DESCRIPTION OF THE TASK:
Rewrite the text of these records with "freelances" changed to "indépendants" and nothing else altered. Leave the pictures out.

*** Block opens ***

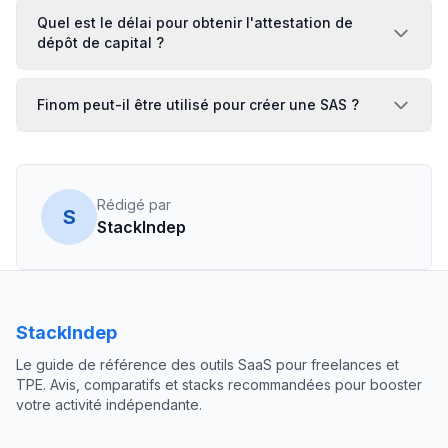
Quel est le délai pour obtenir l'attestation de
dépôt de capital ?
Finom peut-il être utilisé pour créer une SAS ?
Rédigé par
S
StackIndep
StackIndep
Le guide de référence des outils SaaS pour freelances et
TPE. Avis, comparatifs et stacks recommandées pour booster
votre activité indépendante.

*** Block closes ***

RESPONSE BOX:
Quel est le délai pour obtenir l'attestation de
dépôt de capital ?
Finom peut-il être utilisé pour créer une SAS ?
Rédigé par
S
StackIndep
StackIndep
Le guide de référence des outils SaaS pour indépendants et
TPE. Avis, comparatifs et stacks recommandées pour booster
votre activité indépendante.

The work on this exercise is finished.